Consigna 1: Según el texto sobre los cinco instrumentos, ¿dónde estaba colocada la mandolina de la abuela?
Consigna 2: Indica si cada una de estas afirmaciones coincide con el texto sobre los cinco instrumentos y responde sí o no, citando literalmente las palabras del texto que lo deciden: (a) La mandolina de la abuela tenía las cuerdas bien afinadas. (b) Las mandolinas pasaron de moda hace mucho tiempo. (c) La bandurria se presenta como un instrumento de solista.
Consigna 3: Reproduce sin cambios el fragmento del texto sobre los cinco instrumentos que va desde "Mi abuela tenía" hasta "tan bello instrumento.".

-------- Bloque de texto

31 diciembre 2005

Cinco instrumentos


Mi abuela tenía una vieja mandolina. Aseguraba que de joven sabía tocarla, pero nadie podía recordarlo. El instrumento estaba allí, colocado encima de una cómoda, con sus cuerdas totalmente destensadas, e intuyo yo que no existía el afinador que pudiera conseguir poner a tono tan bello instrumento.
Aquella mandolina me parece ahora una mujer moderna soltera. De las de ahora, vamos. Nada que ver con las solteronas de otros tiempos. Aquellas han vivido, han sido tocadas por manos expertas e inexpertas, con precisión matemática, con dulzura, con torpeza, pero nunca con total agrado. Por eso ahora viven su merecido descanso en un piso pequeño rodeadas de muchas flores, con la rendida admiración de sus vecinos, que envidian sus bien llevadas arrugas, igual que nosotros, de niños, mirábamos aquella mandolina encima de la cómoda y rozábamos sus cuerdas para arrancarle una pequeña sonrisa afónica.
Las mandolinas pasaron de moda hace mucho tiempo, pero el contrabajo nunca lo ha estado. Sin embargo, recuerdo con cariño uno de mi tardía infancia, el que tocaba Françoise. Cuando mi madre preparaba las oposiciones a profesora de francés, tuvimos una estudiante viviendo con nosotros que tocaba ese instrumento, y después supe el de media población masculina de la época. Yo pensaba entonces que debía ser aburrido sacar notas de un aparato tan grande y pesado. Y ahora el contrabajo me parece ese novio antiguo y pesado, al que se le tiene cariño pero ya no se le ama, y cuesta una barbaridad decirle “hasta luego” y“te quiero, pero sólo como amigo”.
No todos los instrumentos me inspiran sentimientos tan poéticos. Las bandurrias, por ejemplo, están desprovistas de toda espiritualidad. Son seres egoístas, insolidarios, individualistas, insociales, políticamente incorrectos. La gente “se toca” la bandurria. No nos tocamos la bandurria. Ni siquiera te toco la bandurria. No. Nada de gestos altruistas. Yo la toco para mí mismo, y mis cuerdas vocales se tensan para entonar una jota o un bolero, pero nunca un himno, que pueda ser coreado por mil voces. Es un instrumento de solista, de solista frustrado, diría yo, de aspirante a violinista venido a menos.

----------------
-------- Extractos de datos

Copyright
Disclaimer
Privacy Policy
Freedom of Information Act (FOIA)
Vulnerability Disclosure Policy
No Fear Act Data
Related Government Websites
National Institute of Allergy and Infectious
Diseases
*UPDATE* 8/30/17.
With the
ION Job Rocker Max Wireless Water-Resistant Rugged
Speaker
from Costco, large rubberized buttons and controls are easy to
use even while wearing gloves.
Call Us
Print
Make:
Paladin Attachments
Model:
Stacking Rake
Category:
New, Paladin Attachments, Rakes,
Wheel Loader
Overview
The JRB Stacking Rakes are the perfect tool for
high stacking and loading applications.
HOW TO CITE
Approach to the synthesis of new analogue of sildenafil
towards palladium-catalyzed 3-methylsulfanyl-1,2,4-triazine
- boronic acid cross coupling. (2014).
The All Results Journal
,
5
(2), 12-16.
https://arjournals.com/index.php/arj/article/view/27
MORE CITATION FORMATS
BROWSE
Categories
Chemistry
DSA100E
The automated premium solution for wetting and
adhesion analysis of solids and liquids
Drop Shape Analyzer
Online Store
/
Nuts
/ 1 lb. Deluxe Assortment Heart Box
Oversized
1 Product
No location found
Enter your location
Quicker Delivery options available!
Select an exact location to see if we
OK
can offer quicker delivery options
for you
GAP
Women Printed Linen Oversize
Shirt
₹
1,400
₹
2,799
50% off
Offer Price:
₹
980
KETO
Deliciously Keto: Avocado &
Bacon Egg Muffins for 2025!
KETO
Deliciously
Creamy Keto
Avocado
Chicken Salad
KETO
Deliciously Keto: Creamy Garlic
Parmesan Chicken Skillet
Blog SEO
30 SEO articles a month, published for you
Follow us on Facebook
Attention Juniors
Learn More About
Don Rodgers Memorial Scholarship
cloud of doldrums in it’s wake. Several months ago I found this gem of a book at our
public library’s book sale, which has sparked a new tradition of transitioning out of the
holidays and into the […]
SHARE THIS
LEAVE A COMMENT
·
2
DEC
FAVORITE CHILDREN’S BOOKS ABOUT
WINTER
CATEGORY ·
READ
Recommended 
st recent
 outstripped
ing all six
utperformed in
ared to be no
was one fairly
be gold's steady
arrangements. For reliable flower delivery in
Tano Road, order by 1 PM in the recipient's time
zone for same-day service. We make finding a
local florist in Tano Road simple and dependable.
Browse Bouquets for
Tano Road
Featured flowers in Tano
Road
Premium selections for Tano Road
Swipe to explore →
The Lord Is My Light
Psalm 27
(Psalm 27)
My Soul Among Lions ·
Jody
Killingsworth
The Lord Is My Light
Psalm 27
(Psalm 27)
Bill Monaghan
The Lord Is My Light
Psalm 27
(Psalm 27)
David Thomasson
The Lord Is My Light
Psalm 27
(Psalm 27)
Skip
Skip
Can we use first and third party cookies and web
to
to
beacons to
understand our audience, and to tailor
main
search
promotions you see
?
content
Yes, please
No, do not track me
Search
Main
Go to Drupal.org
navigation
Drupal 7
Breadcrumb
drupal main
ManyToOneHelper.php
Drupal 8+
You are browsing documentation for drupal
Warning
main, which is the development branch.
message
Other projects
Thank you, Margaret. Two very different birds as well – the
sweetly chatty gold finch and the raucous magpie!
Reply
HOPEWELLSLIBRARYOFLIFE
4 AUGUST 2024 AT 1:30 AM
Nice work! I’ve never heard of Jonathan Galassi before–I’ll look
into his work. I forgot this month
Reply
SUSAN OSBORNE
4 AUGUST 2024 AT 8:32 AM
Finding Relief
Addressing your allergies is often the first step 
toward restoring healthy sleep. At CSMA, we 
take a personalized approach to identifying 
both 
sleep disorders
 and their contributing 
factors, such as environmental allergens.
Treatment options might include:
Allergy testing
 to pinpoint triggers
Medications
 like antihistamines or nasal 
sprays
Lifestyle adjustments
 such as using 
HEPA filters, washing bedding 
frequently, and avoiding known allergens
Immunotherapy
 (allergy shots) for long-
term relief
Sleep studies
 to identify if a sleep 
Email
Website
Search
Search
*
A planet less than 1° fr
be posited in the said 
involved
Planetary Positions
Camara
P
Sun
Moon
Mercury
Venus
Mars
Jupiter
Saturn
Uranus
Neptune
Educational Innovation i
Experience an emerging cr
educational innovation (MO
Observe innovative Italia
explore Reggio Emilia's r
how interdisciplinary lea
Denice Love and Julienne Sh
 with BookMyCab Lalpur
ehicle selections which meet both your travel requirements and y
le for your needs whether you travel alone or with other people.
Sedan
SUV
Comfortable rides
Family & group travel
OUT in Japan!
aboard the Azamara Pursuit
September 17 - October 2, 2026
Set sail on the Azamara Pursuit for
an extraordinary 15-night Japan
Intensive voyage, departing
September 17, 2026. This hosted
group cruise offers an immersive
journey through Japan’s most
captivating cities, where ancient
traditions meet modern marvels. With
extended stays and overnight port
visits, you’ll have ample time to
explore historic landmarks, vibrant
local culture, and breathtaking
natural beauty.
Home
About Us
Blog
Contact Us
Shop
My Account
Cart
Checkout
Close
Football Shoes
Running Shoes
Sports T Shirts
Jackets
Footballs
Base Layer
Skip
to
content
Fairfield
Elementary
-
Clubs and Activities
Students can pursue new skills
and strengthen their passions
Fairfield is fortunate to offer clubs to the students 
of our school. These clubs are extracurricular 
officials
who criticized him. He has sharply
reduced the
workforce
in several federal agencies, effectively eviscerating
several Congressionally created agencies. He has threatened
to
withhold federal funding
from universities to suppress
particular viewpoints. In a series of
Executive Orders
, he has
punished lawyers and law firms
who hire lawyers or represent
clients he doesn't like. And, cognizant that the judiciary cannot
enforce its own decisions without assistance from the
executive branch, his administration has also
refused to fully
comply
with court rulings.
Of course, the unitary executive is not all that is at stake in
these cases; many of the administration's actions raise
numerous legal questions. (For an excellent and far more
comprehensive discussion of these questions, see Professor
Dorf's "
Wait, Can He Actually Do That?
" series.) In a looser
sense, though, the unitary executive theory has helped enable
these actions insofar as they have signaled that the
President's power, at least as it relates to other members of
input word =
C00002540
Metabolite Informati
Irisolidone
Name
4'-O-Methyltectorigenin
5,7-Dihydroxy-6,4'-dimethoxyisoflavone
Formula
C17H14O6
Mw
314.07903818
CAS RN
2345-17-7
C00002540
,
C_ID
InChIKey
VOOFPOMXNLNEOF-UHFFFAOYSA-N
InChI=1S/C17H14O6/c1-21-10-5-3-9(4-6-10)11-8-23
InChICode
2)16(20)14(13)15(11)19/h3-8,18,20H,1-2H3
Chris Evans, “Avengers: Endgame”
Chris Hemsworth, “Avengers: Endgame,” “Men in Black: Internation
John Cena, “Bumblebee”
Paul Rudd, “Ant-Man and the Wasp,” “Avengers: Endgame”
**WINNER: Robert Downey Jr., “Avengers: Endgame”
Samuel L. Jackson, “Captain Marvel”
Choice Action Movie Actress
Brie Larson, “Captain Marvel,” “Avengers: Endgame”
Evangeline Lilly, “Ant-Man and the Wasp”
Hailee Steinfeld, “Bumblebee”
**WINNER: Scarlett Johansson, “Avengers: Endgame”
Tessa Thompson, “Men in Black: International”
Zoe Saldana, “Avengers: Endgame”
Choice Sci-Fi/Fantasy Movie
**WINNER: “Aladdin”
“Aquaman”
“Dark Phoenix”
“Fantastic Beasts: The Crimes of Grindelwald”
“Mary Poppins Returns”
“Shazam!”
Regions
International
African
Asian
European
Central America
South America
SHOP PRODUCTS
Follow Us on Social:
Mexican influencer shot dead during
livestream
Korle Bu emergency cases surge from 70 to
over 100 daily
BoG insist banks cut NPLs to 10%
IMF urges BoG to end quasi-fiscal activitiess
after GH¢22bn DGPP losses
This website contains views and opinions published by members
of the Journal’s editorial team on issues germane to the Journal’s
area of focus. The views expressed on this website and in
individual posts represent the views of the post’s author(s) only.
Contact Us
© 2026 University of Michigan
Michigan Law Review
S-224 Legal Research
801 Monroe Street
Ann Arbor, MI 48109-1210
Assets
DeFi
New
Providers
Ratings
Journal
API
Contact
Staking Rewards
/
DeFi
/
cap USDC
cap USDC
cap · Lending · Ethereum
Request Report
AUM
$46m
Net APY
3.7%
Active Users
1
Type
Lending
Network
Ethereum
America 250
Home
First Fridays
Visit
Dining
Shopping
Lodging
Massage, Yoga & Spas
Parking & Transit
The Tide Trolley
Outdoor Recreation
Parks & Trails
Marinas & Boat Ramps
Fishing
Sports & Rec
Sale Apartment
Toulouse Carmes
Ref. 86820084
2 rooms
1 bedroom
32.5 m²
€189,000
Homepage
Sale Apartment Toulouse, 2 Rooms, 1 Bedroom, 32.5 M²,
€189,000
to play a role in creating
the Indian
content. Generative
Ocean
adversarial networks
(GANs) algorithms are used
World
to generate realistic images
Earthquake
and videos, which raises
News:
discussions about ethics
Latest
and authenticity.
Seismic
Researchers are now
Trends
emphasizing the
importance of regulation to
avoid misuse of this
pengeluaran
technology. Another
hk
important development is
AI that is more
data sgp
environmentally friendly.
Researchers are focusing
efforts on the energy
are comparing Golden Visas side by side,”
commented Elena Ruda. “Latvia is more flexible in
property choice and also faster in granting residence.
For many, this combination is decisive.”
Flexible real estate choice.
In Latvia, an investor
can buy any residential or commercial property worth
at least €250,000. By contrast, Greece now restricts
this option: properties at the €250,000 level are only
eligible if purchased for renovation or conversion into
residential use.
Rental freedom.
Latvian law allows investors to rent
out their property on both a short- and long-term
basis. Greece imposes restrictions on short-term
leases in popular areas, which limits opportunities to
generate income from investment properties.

----------------

Respuesta esperada 1: Encima de una cómoda.

Respuesta esperada 2:
(a) No: "con sus cuerdas totalmente destensadas".
(b) Sí: "Las mandolinas pasaron de moda hace mucho tiempo".
(c) Sí: "Es un instrumento de solista".

Respuesta esperada 3:
Mi abuela tenía una vieja mandolina. Aseguraba que de joven sabía tocarla, pero nadie podía recordarlo. El instrumento estaba allí, colocado encima de una cómoda, con sus cuerdas totalmente destensadas, e intuyo yo que no existía el afinador que pudiera conseguir poner a tono tan bello instrumento.